As the non-moving party, the burden shifts to Plaintiff to designate specific facts showing that there is a genuine issue for trial. Plaintiff testified at her deposition that she would not have taken INH if she had been informed of the risk of hepatitis. (Def.'s Summ. J. Mot. Ex. K - Pl.'s Dep. at 189.) However, Plaintiff has presented no objective evidence to contradict the expert opinion of Dr.
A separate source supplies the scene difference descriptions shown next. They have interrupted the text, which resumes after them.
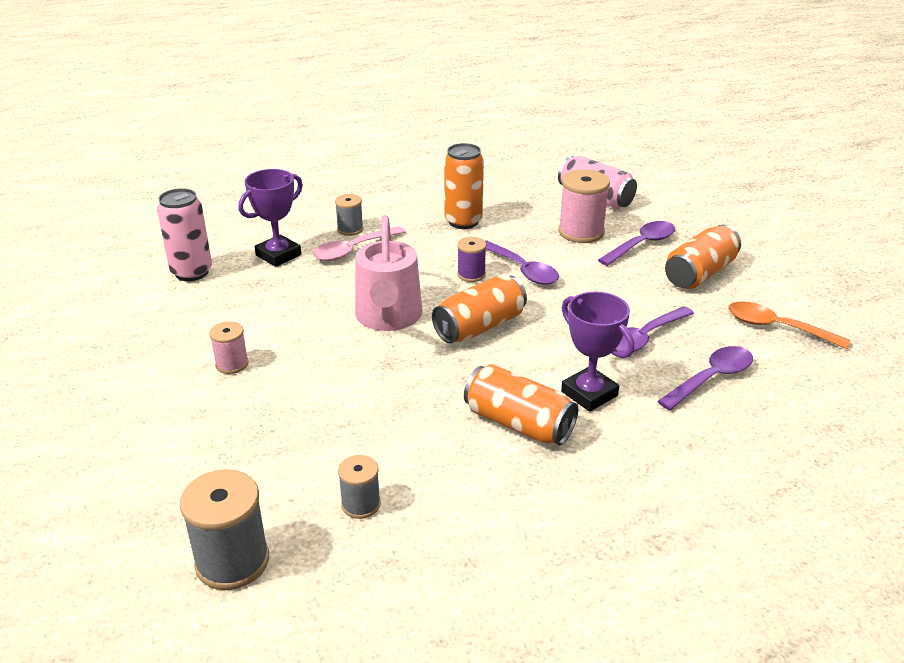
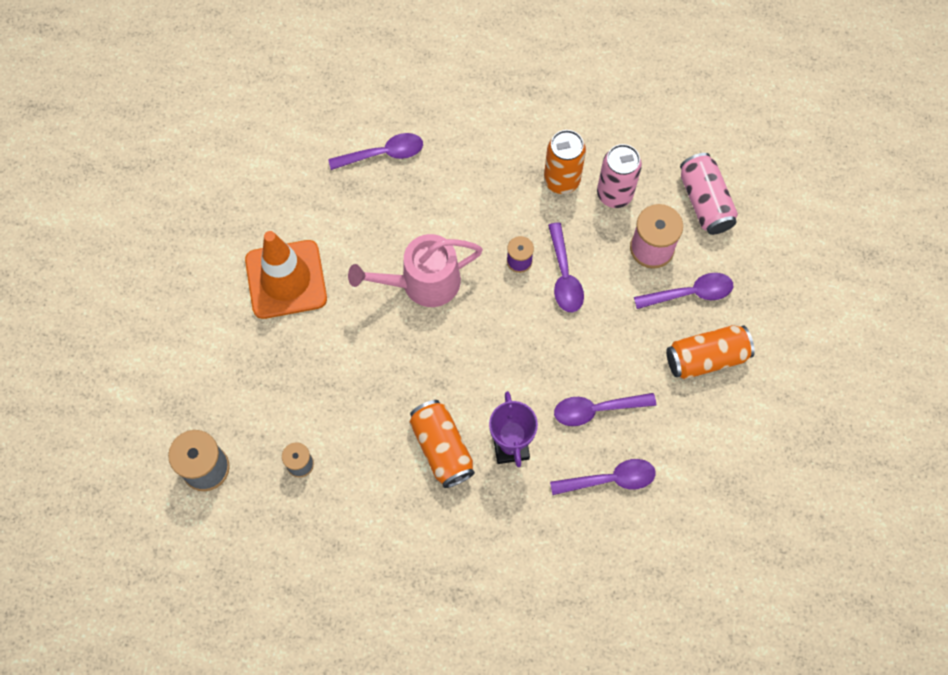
camera: 30 degrees right, 35 degrees up
(192, 272) = (307, 145): pink can -> pink can (614, 194)
(232, 364) = (286, 279): pink spool -> orange traffic cone
(278, 255) = (383, 154): purple trophy -> purple spoon
(350, 229) = (460, 144): grey spool -> none
(353, 250) = (445, 177): pink spoon -> none
(388, 317) = (423, 282): pink watering can -> pink watering can turned 45 degrees clockwise
(479, 326) = (483, 330): orange can -> none
(776, 327) = (709, 454): orange spoon -> none

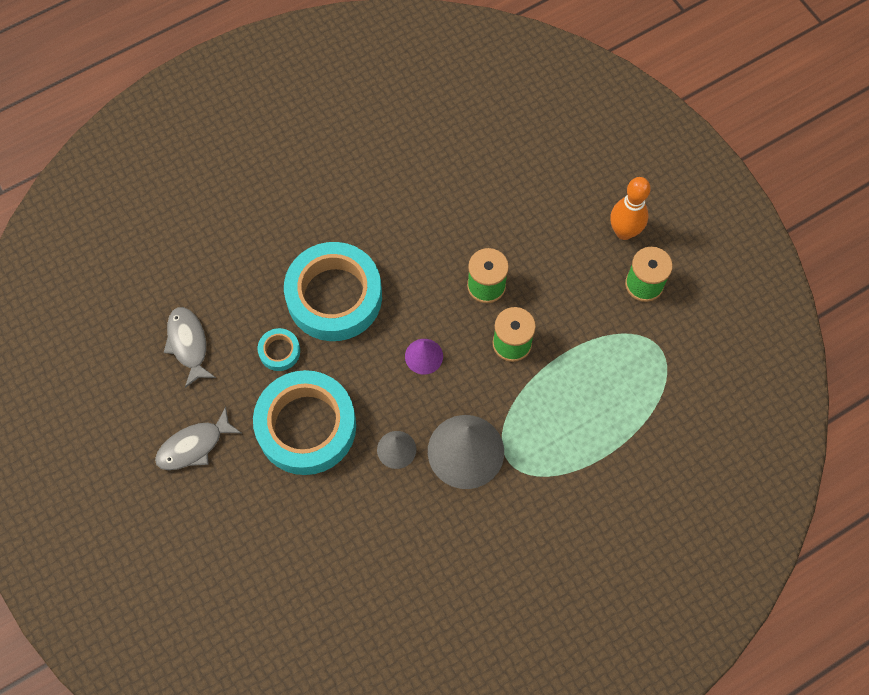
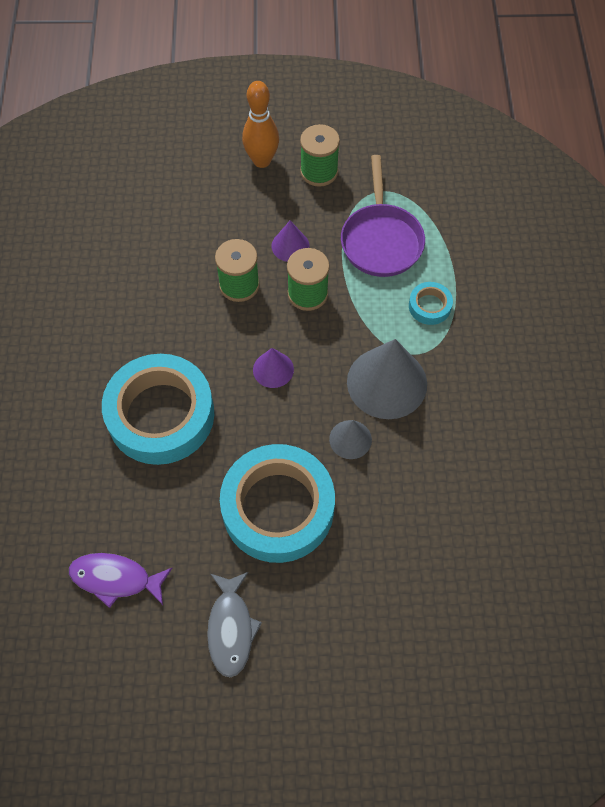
camera: 60 degrees left, 5 degrees down
(188, 344) = (115, 579): grey fish -> purple fish
(279, 351) = (183, 493): turquoise tape -> turquoise tape (429, 306)
(551, 303) = (290, 246): none -> purple cone
(605, 373) = (381, 240): none -> purple pan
Neveln that a patient in Plaintiff's position faced between a 0.001% - 0.0001% risk of developing hepatis if she took the INH, but over a 10% risk that her latent TB would become active in the future if she did not take INH. Viewing the evidence in the light most favorable to Plaintiff, the Court concludes that Plaintiff has not come forward with evidence sufficient to establish that a prudent person in her position would not have consented to INH treatment. Defendant is entitled to a judgment as a matter of law because Plaintiff has failed to make a sufficient showing on an essential element of her case with respect to which she has the burden of proof. Celotex, 477 U.S. at 323.

CONCLUSION

IT IS HEREBY ORDERED that Defendant's motion for summary judgment (Doc. 21) is GRANTED. The Clerk of the Court is directed to enter judgment in favor of Defendant and against Plaintiff.